◆ **What needs to be done**
Please begin at the start of the records and stop after the line that contains "10 h 06 min". Write those lines out again with "is the kind I am looking for" switched to "is the format I want" and nothing else changed.

──────────

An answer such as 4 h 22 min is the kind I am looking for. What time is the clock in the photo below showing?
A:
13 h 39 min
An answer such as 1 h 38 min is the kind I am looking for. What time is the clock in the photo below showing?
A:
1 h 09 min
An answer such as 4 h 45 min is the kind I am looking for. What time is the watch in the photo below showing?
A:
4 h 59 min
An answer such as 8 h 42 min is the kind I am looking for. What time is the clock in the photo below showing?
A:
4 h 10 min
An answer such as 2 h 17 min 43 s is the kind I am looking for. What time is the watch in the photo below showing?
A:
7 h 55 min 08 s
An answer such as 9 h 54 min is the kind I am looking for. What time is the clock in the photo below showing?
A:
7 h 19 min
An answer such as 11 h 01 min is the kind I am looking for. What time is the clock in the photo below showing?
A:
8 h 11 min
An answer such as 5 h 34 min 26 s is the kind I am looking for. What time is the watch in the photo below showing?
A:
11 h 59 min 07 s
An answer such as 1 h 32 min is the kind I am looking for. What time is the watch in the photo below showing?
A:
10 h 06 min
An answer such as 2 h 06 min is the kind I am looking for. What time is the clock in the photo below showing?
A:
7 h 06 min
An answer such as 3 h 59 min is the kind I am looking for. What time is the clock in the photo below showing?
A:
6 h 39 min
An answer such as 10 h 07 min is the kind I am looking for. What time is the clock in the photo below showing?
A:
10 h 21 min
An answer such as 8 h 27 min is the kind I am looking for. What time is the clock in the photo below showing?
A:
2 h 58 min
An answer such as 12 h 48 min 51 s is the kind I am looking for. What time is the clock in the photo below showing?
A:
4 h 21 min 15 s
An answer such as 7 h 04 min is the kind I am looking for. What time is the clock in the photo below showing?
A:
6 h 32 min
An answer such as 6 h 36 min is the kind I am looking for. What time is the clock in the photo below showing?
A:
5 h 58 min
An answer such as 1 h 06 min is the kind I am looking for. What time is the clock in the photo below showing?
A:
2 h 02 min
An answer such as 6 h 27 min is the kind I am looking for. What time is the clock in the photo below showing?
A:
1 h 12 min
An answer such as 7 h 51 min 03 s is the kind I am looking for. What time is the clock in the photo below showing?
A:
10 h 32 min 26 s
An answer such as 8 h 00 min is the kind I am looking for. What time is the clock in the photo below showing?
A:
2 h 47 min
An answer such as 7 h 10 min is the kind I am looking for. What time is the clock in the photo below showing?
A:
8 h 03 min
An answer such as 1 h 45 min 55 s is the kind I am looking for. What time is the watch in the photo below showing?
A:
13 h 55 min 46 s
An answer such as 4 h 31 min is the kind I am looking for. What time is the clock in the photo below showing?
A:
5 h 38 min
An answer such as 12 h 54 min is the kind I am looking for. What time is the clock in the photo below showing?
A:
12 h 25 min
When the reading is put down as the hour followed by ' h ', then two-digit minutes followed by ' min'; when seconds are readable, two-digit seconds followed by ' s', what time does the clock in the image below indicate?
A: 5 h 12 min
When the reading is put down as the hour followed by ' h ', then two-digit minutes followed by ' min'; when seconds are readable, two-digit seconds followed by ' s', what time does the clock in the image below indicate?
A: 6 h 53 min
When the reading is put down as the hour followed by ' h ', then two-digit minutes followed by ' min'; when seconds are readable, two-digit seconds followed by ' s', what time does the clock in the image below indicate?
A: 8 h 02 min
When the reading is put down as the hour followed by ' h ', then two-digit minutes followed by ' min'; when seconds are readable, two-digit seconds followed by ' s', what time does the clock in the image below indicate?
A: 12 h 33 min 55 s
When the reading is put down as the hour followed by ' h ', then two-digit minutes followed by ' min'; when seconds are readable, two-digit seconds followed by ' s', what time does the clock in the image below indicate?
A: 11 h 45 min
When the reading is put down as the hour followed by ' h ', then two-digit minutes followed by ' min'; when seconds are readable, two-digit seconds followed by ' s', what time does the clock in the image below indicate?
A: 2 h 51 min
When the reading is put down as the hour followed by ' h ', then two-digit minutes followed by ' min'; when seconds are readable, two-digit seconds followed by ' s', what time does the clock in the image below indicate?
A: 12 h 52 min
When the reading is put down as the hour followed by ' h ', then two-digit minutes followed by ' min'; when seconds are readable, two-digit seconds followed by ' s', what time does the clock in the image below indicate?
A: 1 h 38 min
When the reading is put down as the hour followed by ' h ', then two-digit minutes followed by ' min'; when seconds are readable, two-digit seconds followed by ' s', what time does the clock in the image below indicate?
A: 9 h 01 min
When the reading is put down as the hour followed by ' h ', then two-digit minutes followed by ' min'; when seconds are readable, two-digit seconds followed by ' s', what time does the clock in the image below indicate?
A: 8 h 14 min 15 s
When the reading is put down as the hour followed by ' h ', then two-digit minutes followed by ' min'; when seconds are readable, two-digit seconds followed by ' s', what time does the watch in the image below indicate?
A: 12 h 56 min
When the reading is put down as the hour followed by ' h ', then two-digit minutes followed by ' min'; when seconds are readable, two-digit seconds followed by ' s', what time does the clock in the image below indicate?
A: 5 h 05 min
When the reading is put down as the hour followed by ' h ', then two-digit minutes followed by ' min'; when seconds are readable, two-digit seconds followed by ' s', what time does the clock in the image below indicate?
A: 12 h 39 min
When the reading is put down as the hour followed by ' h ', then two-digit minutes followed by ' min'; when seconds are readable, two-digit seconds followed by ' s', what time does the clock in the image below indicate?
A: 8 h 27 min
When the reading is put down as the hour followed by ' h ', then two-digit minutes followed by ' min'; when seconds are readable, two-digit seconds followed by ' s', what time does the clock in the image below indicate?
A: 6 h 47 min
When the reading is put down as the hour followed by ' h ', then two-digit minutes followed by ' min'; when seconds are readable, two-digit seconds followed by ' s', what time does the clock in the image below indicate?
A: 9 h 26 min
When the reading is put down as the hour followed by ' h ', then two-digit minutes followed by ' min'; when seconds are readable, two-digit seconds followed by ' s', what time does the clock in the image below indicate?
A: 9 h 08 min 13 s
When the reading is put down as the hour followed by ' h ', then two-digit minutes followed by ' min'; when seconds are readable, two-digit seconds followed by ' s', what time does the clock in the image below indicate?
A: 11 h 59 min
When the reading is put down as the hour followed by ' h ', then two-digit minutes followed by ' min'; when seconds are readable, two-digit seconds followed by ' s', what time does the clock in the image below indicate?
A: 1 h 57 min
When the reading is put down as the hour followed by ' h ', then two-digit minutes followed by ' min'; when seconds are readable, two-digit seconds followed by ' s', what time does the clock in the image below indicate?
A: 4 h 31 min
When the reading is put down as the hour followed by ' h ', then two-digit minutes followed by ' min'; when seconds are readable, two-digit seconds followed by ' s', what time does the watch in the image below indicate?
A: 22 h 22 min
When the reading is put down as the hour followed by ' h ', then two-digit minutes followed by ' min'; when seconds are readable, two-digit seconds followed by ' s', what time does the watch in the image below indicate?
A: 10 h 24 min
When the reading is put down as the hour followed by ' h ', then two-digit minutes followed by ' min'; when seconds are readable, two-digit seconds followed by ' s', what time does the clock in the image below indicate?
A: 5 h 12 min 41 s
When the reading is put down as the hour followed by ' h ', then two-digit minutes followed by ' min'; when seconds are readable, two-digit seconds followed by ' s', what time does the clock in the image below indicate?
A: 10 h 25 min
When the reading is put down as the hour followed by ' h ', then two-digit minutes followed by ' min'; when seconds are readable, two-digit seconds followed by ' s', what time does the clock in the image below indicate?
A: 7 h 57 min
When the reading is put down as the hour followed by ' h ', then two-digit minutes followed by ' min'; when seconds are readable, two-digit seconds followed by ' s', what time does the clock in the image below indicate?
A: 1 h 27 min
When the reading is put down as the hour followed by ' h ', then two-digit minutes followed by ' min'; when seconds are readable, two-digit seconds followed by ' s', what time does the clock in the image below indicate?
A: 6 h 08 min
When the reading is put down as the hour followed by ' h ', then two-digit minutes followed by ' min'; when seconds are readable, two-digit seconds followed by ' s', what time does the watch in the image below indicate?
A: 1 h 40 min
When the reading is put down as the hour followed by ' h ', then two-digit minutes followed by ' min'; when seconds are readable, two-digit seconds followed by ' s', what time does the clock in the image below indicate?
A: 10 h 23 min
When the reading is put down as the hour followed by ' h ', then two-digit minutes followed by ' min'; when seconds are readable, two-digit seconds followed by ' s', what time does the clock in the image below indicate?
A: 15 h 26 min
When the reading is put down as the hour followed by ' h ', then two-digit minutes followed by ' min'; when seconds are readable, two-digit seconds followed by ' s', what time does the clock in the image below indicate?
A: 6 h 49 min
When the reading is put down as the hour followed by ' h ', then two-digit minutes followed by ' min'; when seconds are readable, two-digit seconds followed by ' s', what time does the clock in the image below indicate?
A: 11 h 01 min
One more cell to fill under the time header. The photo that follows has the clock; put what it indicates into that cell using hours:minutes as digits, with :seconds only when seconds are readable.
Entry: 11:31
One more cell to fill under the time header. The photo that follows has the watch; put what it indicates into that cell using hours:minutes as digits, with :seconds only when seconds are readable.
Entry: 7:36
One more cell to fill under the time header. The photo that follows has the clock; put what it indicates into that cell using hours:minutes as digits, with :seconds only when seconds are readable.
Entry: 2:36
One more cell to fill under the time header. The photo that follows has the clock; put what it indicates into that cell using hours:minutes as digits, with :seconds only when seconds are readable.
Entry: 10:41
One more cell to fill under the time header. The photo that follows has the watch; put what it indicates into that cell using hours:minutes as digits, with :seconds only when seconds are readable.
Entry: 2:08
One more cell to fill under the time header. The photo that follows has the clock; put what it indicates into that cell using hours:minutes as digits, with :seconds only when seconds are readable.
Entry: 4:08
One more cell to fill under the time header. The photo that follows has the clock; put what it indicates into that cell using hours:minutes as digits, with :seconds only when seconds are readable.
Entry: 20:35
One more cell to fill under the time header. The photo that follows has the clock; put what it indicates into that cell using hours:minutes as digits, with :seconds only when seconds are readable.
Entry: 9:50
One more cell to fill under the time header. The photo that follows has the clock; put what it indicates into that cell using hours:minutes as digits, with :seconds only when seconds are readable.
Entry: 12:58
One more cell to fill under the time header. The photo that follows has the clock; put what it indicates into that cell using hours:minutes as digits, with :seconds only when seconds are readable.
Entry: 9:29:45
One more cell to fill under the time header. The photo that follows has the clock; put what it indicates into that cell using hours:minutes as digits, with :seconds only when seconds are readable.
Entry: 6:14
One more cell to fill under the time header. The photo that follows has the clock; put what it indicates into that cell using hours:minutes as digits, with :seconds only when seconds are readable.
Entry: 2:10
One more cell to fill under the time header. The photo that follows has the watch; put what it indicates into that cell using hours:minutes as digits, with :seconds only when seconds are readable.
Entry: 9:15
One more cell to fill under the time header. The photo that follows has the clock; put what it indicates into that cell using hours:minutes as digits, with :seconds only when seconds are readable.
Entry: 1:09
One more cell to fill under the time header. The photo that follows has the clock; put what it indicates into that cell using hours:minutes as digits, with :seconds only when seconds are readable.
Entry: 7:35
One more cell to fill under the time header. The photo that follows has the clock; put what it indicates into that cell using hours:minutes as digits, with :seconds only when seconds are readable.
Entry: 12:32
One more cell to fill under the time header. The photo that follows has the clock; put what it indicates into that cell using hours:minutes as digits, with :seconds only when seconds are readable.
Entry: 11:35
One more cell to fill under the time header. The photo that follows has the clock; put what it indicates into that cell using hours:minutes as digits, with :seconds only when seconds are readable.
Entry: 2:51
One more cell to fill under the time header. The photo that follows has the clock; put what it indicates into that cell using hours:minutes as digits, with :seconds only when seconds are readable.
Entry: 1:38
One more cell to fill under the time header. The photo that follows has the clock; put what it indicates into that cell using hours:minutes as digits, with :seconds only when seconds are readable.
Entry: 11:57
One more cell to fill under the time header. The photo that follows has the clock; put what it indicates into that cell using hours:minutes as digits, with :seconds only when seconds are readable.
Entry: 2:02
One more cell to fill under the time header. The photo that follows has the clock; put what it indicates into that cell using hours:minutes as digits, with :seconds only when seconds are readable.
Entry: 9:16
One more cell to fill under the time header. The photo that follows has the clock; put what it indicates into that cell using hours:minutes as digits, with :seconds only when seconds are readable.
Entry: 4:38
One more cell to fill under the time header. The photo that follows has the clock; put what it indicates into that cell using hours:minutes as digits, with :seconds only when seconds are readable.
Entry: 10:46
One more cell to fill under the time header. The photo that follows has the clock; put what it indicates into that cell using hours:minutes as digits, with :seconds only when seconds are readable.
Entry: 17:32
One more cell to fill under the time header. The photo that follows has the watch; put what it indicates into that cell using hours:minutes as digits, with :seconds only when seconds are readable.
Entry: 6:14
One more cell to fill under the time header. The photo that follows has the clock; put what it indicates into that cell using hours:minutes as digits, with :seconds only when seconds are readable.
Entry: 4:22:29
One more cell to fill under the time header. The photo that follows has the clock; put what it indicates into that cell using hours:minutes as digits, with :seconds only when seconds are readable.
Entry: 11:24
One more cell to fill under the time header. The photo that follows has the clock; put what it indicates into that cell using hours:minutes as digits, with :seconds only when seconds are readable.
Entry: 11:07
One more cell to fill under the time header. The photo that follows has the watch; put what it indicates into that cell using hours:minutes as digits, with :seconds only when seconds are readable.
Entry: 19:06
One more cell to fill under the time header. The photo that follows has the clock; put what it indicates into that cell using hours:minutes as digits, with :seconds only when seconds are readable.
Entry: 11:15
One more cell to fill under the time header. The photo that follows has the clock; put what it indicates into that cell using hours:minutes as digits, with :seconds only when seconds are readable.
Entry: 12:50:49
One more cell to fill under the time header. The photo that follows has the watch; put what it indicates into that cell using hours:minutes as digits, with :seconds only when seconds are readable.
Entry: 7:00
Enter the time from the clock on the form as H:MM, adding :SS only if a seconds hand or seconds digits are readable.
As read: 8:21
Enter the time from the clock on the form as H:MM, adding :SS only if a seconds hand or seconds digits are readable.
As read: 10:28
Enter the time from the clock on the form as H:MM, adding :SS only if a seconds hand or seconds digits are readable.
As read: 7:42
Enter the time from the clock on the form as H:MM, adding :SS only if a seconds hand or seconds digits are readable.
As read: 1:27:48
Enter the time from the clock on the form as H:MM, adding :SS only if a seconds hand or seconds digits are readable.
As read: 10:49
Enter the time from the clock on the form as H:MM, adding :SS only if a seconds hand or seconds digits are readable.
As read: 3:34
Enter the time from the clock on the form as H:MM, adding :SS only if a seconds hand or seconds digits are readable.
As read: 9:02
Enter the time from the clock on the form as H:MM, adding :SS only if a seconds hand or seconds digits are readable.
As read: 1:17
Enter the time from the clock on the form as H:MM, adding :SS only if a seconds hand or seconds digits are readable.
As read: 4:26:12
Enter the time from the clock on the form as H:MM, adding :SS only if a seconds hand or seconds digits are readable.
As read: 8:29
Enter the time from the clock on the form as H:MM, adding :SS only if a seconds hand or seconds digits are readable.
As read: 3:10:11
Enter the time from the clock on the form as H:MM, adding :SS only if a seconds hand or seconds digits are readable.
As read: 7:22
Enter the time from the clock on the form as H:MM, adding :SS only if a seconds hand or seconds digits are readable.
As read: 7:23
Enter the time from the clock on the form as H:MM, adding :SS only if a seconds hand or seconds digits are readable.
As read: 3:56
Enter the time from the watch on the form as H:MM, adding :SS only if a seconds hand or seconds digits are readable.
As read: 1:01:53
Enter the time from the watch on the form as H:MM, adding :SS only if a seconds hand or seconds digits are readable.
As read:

──────────

◆ **Result for this task**
An answer such as 4 h 22 min is the format I want. What time is the clock in the photo below showing?
A:
13 h 39 min
An answer such as 1 h 38 min is the format I want. What time is the clock in the photo below showing?
A:
1 h 09 min
An answer such as 4 h 45 min is the format I want. What time is the watch in the photo below showing?
A:
4 h 59 min
An answer such as 8 h 42 min is the format I want. What time is the clock in the photo below showing?
A:
4 h 10 min
An answer such as 2 h 17 min 43 s is the format I want. What time is the watch in the photo below showing?
A:
7 h 55 min 08 s
An answer such as 9 h 54 min is the format I want. What time is the clock in the photo below showing?
A:
7 h 19 min
An answer such as 11 h 01 min is the format I want. What time is the clock in the photo below showing?
A:
8 h 11 min
An answer such as 5 h 34 min 26 s is the format I want. What time is the watch in the photo below showing?
A:
11 h 59 min 07 s
An answer such as 1 h 32 min is the format I want. What time is the watch in the photo below showing?
A:
10 h 06 min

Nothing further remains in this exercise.